Erick Guaman, analista di AFI, spiega che “l’offerta di prodotti con esposizione esclusiva alle terre rare è limitata, tuttavia esistono alcune alternative di investimento che consentono di ottenere un’esposizione rilevante nel quadro della transizione energetica e della catena di approvvigionamento tecnologico. Pochi prodotti si concentrano esclusivamente sulle terre rare, data la scarsa profondità di questo sottosegmento nei mercati quotati”. Le principali opzioni di investimento passano attraverso fondi settoriali attivi, che includono anche materiali critici oltre alle terre rare come litio, nichel, cobalto, manganese e grafite, e attraverso ETF, che replicano indici di società globali legate alla catena del valore delle terre rare e di altri metalli strategici. “Attualmente non esiste alcun ETF con esposizione esclusiva alle terre rare”, spiega Guaman.

> _Voci di dati salvate_
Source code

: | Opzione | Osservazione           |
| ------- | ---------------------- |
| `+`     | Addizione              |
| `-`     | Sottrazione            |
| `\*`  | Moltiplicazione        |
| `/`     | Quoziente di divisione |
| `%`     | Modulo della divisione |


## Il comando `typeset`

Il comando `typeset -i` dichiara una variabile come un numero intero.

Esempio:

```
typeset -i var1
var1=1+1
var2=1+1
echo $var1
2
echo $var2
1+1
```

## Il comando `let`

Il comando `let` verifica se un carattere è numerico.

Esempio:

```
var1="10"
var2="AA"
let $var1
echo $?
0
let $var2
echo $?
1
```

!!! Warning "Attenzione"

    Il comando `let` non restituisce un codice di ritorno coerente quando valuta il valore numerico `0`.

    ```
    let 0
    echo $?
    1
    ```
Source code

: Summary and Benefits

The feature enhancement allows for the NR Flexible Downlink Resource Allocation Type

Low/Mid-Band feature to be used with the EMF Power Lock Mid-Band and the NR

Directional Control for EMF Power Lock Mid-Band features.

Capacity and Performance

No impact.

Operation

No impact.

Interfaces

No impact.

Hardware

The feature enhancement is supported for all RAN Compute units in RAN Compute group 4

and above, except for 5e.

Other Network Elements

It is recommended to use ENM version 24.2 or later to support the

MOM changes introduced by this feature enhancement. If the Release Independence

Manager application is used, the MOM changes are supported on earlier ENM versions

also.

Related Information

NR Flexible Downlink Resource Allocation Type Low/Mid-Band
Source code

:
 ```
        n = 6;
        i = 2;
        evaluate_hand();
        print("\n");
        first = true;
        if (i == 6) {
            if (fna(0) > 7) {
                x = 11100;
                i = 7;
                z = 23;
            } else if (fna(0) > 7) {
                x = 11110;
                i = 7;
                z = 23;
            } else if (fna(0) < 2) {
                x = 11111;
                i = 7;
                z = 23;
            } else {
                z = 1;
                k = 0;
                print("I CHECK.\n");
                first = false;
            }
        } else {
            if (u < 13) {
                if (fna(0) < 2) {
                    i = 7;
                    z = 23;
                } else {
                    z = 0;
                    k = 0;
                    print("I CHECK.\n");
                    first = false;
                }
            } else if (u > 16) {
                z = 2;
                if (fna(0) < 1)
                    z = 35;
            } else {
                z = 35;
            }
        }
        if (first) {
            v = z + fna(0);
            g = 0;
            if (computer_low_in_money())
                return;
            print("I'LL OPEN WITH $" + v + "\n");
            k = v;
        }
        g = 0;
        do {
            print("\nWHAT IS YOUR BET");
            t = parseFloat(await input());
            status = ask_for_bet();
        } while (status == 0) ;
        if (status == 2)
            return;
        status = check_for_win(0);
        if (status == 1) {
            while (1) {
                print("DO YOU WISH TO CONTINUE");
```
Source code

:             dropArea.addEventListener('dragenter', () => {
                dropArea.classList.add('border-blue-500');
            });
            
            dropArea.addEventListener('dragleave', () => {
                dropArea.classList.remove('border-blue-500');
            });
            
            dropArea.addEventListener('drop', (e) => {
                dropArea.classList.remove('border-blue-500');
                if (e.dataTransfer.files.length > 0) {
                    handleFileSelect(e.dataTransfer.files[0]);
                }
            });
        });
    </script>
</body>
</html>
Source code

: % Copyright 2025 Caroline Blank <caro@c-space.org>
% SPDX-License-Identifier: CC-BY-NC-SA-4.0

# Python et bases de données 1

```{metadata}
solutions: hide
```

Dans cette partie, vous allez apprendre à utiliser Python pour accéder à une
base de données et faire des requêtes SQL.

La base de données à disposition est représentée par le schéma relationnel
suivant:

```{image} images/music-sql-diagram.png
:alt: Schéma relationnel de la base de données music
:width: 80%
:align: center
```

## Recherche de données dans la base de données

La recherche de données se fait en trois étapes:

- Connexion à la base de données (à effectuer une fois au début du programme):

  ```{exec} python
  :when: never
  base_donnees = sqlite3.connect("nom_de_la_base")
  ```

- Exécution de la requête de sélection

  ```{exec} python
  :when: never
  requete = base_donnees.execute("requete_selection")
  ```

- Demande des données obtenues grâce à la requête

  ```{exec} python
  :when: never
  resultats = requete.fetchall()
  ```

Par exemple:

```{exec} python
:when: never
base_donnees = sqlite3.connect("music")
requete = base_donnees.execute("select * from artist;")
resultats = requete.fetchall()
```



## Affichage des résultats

> _DESCRIZIONE DEL COMPITO_
Si trascriva integralmente, senza alcuna modifica, il testo sugli investimenti nelle terre rare.

> _SOLUZIONE DEL COMPITO_
Erick Guaman, analista di AFI, spiega che “l’offerta di prodotti con esposizione esclusiva alle terre rare è limitata, tuttavia esistono alcune alternative di investimento che consentono di ottenere un’esposizione rilevante nel quadro della transizione energetica e della catena di approvvigionamento tecnologico. Pochi prodotti si concentrano esclusivamente sulle terre rare, data la scarsa profondità di questo sottosegmento nei mercati quotati”. Le principali opzioni di investimento passano attraverso fondi settoriali attivi, che includono anche materiali critici oltre alle terre rare come litio, nichel, cobalto, manganese e grafite, e attraverso ETF, che replicano indici di società globali legate alla catena del valore delle terre rare e di altri metalli strategici. “Attualmente non esiste alcun ETF con esposizione esclusiva alle terre rare”, spiega Guaman.